Memorial Day marks last time Franklin family saw beloved soldier

Courtesy: Leslie Ponder

NASHVILLE, Tenn. (WKRN) – While Memorial Day is an opportunity to stop and remember those who died while serving our country, for one Franklin family, the day also marks the last time they saw their loved one.

Master Sgt. Tre Ponder died while trying to rescue fellow soldiers in the mountains of Afghanistan several years ago. He was one of 16 servicemen who died when a helicopter was shot down during a mission to rescue Navy SEALS.

His wife Leslie told News 2 Memorial Day 2005 was the last time they were together as a family.

“We spent a whole weekend on the beach at Tybee Island and just spent family time; took him to the air field that morning, it was actually Memorial Day morning, and he deployed and less than a month later he was killed,” she recalled.

She and Tre were high school sweethearts.

Courtesy: Leslie Ponder

“It’s precious memories, that’s what I just, I thank God for that time,” Leslie said.

The two married in 1994 and later brought two little girls into their world.

“Daddy was always gone, so it just felt like daddy was always gone,” she said.

Ponder was a Special Forces soldier with the 160th Night Stalkers based at Fort Campbell.

“His job was in the 160th. He was in charge of safety and standards,” said Leslie.

Ponder and 16 other servicemen died when their chinook helicopter was shot down. They had volunteered to attempt a daylight rescue mission for trapped Navy SEALS.

“They went to what they thought was a safe landing zone, it was actually a Taliban hideout and the Taliban came out shot out an AROG into Tre’s helicopter, brought the helicopter down and all 16 on board were killed. There were eight Night Stalkers and eight Navy SEALS,” Leslie explained.

As tragic as the incident is, Leslie says she looks towards God to get the family through.

Courtesy: Leslie Ponder

“As crazy as this is going to sound, even if we had the power to bring him back, we wouldn’t, because he has seen the face of God and we know where he is and we know one day we are going to be reunited and we take comfort in that,” she said.

Today a wooden cross made from a tree that was part of the Taliban hideout where Ponder died hangs in his family’s home.

“I was not going to let evil win and that was part of the evil that the Taliban wanted and I turned it into something beautiful, because overall God is going to triumph and he is going to win.”

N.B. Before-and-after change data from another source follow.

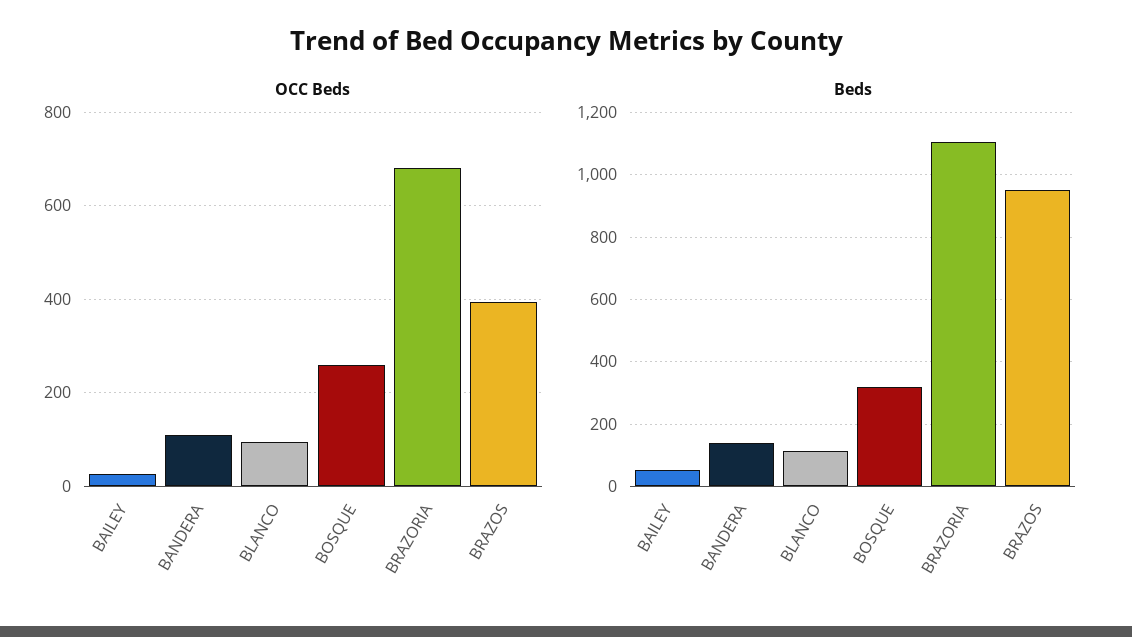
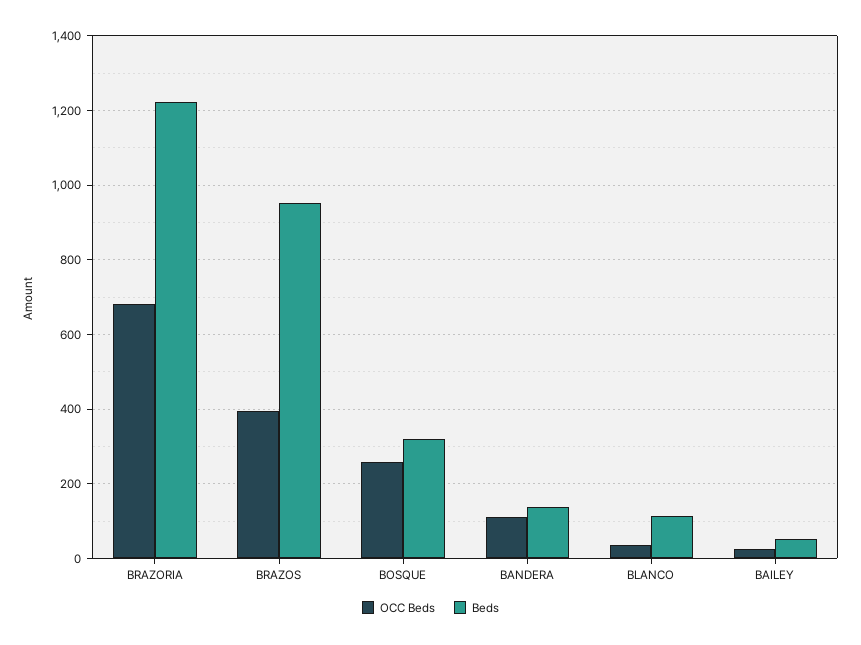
  {
    "OCC Beds": {
      "BAILEY": 20,
      "BANDERA": 120,
-     "BLANCO": 100,
+     "BLANCO": 40,
      "BOSQUE": 260,
      "BRAZORIA": 680,
      "BRAZOS": 400
    },
    "Beds": {
      "BAILEY": 60,
      "BANDERA": 140,
      "BLANCO": 120,
      "BOSQUE": 320,
-     "BRAZORIA": 1100,
+     "BRAZORIA": 1220,
      "BRAZOS": 960
    }
  }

Leslie said her family takes time to reflect on Memorial Day and thanks all of those who have sacrificed so much for us.

“People say that they will never be forgotten and this means the world to me that he’s not forgotten and we are not forgotten, because there are times that you do, you feel alone you feel. You just feel alone so the fact that almost 12 years later he’s remembered does mean something, so thank you.”

The book and movie, “Lone Survivor ” are based on Sgt. Ponder’s last mission.